Beat The Beat: Rhythm Paradise looks better than ever, for a start. Its high-res 2D visuals are so crisp, clean and colourful that they look practically HD. And it sounds better too. Having responded to criticism of 2008’s DS game, Nintendo’s localisers have kept the tunes as close to the Japanese originals as possible, and even those tracks with lyrics have been expertly re-recorded to retain both meaning and humour without changing the beat. And, finally, the game is funnier. Kicking footballs away to keep both your date and two romantically involved gophers undisturbed or juggling interview questions with photo ops as a post-fight luchador are just two examples of the mirthful situations Beat The Beat puts you in.
Even in the more ordinary minigames, Rhythm Paradise raises big belly laughs through its incredible capacity to surprise. Nintendo understands that the nature of rhythm-action is founded on repetition, and it’s those rare, unexpected breaks from that repetition that provoke a chuckle and inject a little extra challenge. The ghost slashing Samurai Slice, for example, really comes into its own when it decides to tell a pictorial backstory, mid-game, gradually obscuring the action over time and forcing you to rely on your ears alone. It’s tricky enough even before you distract yourself with the giggles.

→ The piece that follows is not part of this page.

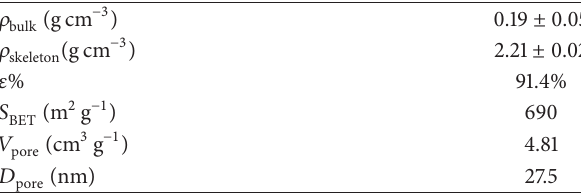
Table 4: Physical properties of the silica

Like previous Rhythm Paradise games, Beat The Beat does get very difficult at times, especially when it switches between beats and off-beats, asking you to go against your natural rhythmic instincts. But under the guiding hand of a post-Wii Nintendo, it’s impossible to get bottlenecked. Pre-game tutorials do a good job of establishing the rules of each minigame but there’s also a help system that offers perfect play videos as well as hints and tips. Finally there’s an option to skip any game, but the help system, represented by a helpful bartender, sometimes pretends to be busy to encourage you to go back and have one more try.
Such considered balancing shows that Nintendo has settled into a groove that both hardcore and casual players can appreciate, making Beat The Beat: rhythm Paradise a game that anybody can, and will, enjoy. It’s like Wii Music never happened.